Meowuu7 / GeneOH-Diffusion

[ICLR'24] GeneOH Diffusion: Towards Generalizable Hand-Object Interaction Denoising via Denoising Diffusion
https://meowuu7.github.io/GeneOH-Diffusion/
MIT License
76 stars 4 forks source link

Calculation of Contact Point #3

Closed zhoujun-7 closed 3 months ago

zhoujun-7 commented 3 months ago

Hi Xueyi!

Thanks for sharing this interesting work. The proposed method relies on the contact points on the object. But the calculation of contact points seems to be based on ground truth hand pose rather than the noisy one. If ground truth hand pose is strictly unavailable, can the proposed method still work?

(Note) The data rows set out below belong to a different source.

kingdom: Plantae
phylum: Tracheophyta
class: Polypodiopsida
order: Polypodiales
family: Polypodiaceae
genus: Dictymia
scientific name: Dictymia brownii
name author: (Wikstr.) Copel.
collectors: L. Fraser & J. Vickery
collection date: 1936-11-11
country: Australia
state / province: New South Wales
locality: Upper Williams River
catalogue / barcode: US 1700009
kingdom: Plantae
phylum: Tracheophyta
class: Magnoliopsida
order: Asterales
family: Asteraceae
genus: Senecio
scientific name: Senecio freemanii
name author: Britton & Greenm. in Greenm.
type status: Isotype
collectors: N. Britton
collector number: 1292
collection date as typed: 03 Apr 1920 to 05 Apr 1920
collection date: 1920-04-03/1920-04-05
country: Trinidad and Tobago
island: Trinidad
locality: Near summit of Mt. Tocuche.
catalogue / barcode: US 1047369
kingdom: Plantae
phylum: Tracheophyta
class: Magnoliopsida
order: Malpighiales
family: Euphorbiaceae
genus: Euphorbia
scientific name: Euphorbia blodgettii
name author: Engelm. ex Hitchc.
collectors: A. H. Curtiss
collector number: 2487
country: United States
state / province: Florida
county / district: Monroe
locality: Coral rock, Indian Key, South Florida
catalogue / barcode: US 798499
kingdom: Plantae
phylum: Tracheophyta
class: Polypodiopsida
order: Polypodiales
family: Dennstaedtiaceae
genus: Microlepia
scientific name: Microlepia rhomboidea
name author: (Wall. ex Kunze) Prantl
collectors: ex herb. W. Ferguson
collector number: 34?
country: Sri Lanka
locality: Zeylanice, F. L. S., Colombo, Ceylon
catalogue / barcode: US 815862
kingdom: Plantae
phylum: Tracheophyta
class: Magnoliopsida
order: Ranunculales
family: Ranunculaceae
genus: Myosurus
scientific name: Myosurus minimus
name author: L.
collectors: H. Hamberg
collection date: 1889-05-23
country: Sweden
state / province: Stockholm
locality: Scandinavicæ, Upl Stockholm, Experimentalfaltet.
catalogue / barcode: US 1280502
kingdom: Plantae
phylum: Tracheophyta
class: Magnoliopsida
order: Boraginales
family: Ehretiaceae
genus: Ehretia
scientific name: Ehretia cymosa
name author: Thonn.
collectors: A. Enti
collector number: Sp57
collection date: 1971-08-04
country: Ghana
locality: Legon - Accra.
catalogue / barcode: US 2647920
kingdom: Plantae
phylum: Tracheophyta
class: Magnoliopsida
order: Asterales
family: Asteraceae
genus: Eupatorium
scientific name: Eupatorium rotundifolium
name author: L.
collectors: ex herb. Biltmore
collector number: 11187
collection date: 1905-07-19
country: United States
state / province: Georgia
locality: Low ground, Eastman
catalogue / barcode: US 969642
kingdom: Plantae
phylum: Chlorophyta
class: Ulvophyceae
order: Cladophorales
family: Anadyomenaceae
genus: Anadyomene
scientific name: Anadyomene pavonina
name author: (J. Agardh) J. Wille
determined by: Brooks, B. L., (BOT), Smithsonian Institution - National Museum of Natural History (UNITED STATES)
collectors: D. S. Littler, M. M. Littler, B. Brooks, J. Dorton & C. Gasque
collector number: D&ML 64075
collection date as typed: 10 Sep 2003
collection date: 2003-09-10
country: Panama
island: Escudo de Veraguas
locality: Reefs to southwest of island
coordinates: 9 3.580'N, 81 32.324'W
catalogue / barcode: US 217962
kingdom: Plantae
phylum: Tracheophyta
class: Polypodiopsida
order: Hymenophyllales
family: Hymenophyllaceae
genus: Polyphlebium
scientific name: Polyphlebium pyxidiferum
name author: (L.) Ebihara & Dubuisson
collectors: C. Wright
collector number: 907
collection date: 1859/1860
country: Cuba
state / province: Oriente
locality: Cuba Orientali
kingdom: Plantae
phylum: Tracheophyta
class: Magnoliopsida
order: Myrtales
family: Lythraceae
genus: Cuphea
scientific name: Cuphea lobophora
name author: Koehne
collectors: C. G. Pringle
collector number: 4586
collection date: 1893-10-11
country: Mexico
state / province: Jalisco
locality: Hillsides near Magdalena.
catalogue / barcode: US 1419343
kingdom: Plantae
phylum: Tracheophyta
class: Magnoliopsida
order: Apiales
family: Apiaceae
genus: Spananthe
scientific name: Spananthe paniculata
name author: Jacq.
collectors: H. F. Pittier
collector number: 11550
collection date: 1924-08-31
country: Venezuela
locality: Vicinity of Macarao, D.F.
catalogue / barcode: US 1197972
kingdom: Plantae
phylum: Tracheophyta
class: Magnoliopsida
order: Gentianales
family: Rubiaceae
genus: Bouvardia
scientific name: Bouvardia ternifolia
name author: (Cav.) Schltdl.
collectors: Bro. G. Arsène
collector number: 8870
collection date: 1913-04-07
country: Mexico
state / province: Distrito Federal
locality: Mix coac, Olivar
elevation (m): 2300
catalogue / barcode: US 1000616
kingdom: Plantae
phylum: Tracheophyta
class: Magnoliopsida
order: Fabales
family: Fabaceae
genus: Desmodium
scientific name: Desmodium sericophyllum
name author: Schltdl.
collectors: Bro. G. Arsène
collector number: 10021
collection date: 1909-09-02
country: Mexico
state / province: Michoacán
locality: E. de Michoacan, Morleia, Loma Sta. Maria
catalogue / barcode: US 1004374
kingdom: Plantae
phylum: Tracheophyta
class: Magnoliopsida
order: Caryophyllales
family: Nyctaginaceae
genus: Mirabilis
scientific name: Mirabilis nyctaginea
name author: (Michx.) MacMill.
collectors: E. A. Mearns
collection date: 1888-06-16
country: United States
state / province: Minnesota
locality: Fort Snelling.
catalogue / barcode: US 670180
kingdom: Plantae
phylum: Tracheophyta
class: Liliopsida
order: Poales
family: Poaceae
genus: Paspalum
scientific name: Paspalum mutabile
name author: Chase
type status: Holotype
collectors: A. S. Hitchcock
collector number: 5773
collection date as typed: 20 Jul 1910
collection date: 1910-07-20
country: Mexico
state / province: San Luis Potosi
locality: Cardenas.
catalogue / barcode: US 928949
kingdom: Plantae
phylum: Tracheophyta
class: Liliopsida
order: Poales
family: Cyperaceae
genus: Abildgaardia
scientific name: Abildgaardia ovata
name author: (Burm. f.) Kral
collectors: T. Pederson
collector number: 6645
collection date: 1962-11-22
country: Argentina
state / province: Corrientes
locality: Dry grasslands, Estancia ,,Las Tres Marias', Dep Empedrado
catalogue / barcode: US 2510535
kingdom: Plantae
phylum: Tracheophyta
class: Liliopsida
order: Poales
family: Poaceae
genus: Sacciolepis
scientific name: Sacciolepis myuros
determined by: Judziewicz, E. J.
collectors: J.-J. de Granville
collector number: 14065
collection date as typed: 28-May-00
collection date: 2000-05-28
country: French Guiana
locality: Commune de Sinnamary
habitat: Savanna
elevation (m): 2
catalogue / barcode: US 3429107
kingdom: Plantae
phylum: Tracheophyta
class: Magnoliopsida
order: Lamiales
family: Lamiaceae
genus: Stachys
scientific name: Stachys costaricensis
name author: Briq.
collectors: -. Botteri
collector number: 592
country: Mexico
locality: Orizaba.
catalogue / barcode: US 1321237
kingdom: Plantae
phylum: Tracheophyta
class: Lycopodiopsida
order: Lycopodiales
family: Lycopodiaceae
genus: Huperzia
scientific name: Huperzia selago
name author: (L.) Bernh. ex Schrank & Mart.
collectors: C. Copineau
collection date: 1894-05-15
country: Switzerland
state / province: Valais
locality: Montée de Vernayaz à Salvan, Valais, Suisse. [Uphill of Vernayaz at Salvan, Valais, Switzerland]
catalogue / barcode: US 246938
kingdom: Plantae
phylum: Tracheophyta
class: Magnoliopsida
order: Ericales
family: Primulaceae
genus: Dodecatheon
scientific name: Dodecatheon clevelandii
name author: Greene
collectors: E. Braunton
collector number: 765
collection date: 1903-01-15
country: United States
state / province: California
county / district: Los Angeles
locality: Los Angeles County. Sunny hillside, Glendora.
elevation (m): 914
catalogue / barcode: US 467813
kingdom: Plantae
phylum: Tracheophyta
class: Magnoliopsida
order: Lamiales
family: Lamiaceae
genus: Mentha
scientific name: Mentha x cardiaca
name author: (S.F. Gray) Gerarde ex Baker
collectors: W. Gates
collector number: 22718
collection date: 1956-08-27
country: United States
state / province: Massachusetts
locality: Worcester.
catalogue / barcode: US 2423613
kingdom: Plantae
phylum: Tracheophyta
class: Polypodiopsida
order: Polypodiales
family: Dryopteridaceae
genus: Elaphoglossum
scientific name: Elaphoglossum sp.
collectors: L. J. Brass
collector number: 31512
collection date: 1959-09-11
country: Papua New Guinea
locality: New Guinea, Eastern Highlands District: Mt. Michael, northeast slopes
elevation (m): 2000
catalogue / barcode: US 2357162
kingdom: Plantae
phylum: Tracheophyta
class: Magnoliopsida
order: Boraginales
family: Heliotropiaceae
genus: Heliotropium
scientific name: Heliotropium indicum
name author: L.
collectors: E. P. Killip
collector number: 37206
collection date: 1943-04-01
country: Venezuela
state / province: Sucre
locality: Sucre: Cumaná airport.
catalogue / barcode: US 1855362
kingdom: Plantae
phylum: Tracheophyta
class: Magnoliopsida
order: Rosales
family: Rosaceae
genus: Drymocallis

Looking forward to your reply.

BR, Jun

Meowuu7 commented 3 months ago

Hello Jun!

Thank you for your careful review of our code. Regarding your observation about the calculation of contact points, I believe there might be a misunderstanding. It seems your question pertains to how we calculate the base_pts within the GRAB_Dataset_V19 class in the file dataset_ours_single_seq.py. I guess it is the following code

dist_rhand_joints_to_obj_pc = torch.sum(
    (rhand_joints.unsqueeze(2) - object_pc_th.unsqueeze(1)) ** 2, dim=-1
)

that let you regard that we use GT rhand_joints for calculating the contact region. However, it's important to note that GRAB_Dataset_V19 serves as the data loader for the first stage, where only hand trajectory information is denoised. While we do compute contact related information within this class, I want to emphasize that we don't use them in the denoising process.

In the subsequent stage where the contact related representation is denoised, the data loader shifts to GRAB_Dataset_V19_From_Evaluated_Info. Here, we leverage the hand trajectory predicted by the initial stage to compute contact information, as demonstrated in the following code:

if self.wpredverts:
    pert_rhand_joints = self.predicted_hand_joints
    rhand_joints = self.predicted_hand_joints

    rhand_verts = self.predicted_hand_verts
    pert_rhand_verts =  self.predicted_hand_verts

    pert_rhand_joints = torch.matmul(
        pert_rhand_joints, object_global_orient_mtx_th
    ) + object_trcansl_th.unsqueeze(1)

    rhand_joints = torch.matmul(
        rhand_joints, object_global_orient_mtx_th
    ) + object_trcansl_th.unsqueeze(1)

    rhand_verts = torch.matmul(
        rhand_verts, object_global_orient_mtx_th
    ) + object_trcansl_th.unsqueeze(1)

    pert_rhand_verts = torch.matmul(
        pert_rhand_verts, object_global_orient_mtx_th
    ) + object_trcansl_th.unsqueeze(1)

where we set both rhand_joints and pert_rhand_joints to the predicted_hand_joints, which is loaded from the file args.predicted_info_fn.

The rationale behind computing contact-related information, even based on ground truth joints, within the GRAB_Dataset_V19 class in the file 'dataset_ours_single_seq.py' stems from its modification from the training data loader, GRAB_Dataset_V19, found in dataset_ours.py. During the training phase, only clean trajectories with contact information derived from ground truth hand trajectories are utilized. In the modified GRAB_Dataset_V19 in dataset_ours_single_seq.py, this calculation remains unchanged as it's directly adapted from the training data loader with some adjustments. However, it's important to re-emphasize that during the evaluation of the first stage, the contact information is no longer utilized.

I've modified the logic to eliminate such confusion:

dist_rhand_joints_to_obj_pc = torch.sum(
    (pert_rhand_verts.unsqueeze(2) - object_pc_th.unsqueeze(1)) ** 2, dim=-1
)
_, minn_dists_joints_obj_idx = torch.min(dist_rhand_joints_to_obj_pc, dim=-1) 

Again, please note that though we calculate contact information, we only denoise hand trajectories in the first stage where the contact related representation is neither used nor denoised. I'll remove the contact related representation calculation in the first stage's dataloder GRAB_Dataset_V19 to avoid similar confusions ultimately.

Thank you for bringing this to our attention! The codebase still requires some tidying up and lacks a thorough cleanup. I'll be making further commitments to make it more organized.

Best regards, Xueyi

zhoujun-7 commented 3 months ago

Thanks for your patience in answering my question. Sorry for the misunderstanding. My problem was solved.